TO DO: In the entries below, copy out everything from the line with "country: Greenland" to the end, swapping "catalogue" for "catalog" and leaving all else as it is.

+--

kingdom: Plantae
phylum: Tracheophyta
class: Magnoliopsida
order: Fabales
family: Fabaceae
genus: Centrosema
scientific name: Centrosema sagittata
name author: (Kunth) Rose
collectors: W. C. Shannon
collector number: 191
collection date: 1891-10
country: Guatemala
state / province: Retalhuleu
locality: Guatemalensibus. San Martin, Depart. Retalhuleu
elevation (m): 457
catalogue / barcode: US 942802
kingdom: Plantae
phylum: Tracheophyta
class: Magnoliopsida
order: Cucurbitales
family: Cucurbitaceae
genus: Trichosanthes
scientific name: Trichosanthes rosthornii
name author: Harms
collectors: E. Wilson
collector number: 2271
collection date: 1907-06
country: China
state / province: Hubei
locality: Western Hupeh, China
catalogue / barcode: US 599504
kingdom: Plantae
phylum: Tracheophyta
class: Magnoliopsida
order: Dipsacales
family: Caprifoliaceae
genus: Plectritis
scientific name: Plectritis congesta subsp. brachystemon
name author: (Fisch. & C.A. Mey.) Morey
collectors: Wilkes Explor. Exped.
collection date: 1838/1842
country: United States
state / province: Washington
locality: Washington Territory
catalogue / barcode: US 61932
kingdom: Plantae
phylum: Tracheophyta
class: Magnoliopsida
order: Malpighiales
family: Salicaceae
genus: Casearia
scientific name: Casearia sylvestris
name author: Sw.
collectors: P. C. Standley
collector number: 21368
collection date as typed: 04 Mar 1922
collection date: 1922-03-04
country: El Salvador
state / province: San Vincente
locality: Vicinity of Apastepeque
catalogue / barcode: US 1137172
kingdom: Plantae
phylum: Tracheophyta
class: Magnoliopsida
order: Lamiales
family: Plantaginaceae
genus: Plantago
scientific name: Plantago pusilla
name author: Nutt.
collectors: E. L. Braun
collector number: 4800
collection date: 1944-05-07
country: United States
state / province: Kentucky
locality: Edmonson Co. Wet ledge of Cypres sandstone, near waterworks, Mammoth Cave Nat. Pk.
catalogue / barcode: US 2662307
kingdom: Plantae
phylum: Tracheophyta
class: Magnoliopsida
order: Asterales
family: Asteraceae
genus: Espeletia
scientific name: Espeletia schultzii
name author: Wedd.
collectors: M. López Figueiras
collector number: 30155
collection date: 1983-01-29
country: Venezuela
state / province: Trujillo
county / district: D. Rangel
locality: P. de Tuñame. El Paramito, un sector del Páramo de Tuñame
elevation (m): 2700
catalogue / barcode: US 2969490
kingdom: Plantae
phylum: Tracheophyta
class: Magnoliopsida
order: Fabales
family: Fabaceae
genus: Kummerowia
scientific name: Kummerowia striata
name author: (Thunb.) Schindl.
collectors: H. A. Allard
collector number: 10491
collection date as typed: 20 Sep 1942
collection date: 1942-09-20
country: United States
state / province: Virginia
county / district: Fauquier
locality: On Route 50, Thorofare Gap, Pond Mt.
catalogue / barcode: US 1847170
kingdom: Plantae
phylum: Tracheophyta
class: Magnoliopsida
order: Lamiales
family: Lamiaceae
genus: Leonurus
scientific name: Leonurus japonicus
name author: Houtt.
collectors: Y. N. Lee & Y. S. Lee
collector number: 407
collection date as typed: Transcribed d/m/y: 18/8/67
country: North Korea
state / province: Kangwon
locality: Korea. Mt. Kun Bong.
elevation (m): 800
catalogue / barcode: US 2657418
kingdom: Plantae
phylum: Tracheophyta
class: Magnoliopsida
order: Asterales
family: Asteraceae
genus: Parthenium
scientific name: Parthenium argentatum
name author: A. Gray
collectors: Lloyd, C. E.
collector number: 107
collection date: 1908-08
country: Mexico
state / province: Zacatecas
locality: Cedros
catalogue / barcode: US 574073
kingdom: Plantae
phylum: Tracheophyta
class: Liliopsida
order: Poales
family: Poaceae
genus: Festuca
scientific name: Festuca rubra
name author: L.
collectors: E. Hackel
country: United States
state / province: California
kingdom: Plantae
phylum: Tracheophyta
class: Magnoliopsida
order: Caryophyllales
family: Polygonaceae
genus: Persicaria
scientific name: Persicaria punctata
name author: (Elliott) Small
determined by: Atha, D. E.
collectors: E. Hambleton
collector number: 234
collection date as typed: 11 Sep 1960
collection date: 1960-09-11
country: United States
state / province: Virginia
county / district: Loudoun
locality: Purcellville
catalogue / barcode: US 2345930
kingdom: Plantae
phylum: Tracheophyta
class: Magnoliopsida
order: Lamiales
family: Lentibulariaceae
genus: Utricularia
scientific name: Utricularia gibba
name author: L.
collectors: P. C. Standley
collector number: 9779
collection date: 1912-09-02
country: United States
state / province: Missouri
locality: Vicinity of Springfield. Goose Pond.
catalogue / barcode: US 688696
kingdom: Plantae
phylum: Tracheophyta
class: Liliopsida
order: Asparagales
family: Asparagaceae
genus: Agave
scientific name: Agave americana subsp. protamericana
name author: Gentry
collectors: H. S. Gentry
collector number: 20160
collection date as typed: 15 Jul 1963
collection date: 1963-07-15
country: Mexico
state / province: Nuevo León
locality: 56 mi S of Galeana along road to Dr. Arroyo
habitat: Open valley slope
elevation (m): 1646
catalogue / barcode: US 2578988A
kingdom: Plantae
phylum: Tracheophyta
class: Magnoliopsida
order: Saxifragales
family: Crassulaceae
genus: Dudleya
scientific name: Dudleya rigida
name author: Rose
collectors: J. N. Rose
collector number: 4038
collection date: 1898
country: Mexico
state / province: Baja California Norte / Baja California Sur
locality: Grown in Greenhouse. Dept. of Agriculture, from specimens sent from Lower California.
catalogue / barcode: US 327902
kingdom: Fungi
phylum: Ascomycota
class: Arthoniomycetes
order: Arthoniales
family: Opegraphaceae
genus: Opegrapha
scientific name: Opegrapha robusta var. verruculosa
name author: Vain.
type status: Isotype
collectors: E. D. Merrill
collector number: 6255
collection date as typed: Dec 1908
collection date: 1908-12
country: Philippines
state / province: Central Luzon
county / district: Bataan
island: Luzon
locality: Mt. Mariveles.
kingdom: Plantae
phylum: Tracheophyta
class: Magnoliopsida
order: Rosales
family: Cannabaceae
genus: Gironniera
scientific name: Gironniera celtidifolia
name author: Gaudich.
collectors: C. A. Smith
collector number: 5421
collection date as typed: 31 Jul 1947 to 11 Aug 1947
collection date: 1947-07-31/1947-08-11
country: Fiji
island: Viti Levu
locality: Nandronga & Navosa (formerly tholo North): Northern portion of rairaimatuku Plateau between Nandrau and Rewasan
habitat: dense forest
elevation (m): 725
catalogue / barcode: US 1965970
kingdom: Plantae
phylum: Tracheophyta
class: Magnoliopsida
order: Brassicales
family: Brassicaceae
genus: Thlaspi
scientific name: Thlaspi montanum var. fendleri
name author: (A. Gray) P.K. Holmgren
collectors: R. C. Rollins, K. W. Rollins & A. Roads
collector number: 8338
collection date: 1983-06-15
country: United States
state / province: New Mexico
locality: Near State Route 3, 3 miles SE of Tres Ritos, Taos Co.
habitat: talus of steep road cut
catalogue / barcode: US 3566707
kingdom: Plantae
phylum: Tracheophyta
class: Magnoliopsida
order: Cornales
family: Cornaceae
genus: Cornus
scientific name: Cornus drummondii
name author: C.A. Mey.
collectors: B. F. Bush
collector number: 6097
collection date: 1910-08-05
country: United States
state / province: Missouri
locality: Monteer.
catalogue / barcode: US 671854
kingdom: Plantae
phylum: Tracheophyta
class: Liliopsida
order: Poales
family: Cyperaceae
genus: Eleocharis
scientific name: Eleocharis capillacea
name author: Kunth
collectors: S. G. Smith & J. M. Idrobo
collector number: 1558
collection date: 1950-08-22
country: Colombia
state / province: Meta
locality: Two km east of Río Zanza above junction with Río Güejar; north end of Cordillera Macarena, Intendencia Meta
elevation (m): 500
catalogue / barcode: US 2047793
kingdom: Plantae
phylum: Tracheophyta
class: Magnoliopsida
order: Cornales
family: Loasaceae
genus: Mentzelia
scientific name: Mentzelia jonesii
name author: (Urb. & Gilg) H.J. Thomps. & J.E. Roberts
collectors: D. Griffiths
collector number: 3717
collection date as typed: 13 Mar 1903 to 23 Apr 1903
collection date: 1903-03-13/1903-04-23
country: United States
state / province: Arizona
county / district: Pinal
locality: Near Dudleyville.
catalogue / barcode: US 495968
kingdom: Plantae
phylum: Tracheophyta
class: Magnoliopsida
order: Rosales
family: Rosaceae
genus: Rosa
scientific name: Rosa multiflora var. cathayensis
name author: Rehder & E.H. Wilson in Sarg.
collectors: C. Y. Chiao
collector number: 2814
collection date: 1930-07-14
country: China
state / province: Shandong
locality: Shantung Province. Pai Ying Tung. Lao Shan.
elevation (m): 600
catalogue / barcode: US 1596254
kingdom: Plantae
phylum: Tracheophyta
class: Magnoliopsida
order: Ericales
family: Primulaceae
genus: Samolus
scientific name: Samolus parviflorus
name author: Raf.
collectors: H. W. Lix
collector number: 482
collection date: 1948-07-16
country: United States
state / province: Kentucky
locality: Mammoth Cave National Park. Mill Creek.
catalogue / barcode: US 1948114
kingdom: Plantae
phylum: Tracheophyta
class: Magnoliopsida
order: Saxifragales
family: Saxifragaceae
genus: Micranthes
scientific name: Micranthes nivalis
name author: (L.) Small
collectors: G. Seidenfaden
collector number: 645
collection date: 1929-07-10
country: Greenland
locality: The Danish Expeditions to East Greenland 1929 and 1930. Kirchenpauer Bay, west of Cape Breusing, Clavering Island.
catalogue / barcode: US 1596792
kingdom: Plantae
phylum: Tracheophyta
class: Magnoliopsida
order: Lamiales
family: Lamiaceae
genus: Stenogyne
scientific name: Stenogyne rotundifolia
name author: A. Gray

+--

EXERCISE SOLUTION:
country: Greenland
locality: The Danish Expeditions to East Greenland 1929 and 1930. Kirchenpauer Bay, west of Cape Breusing, Clavering Island.
catalog / barcode: US 1596792
kingdom: Plantae
phylum: Tracheophyta
class: Magnoliopsida
order: Lamiales
family: Lamiaceae
genus: Stenogyne
scientific name: Stenogyne rotundifolia
name author: A. Gray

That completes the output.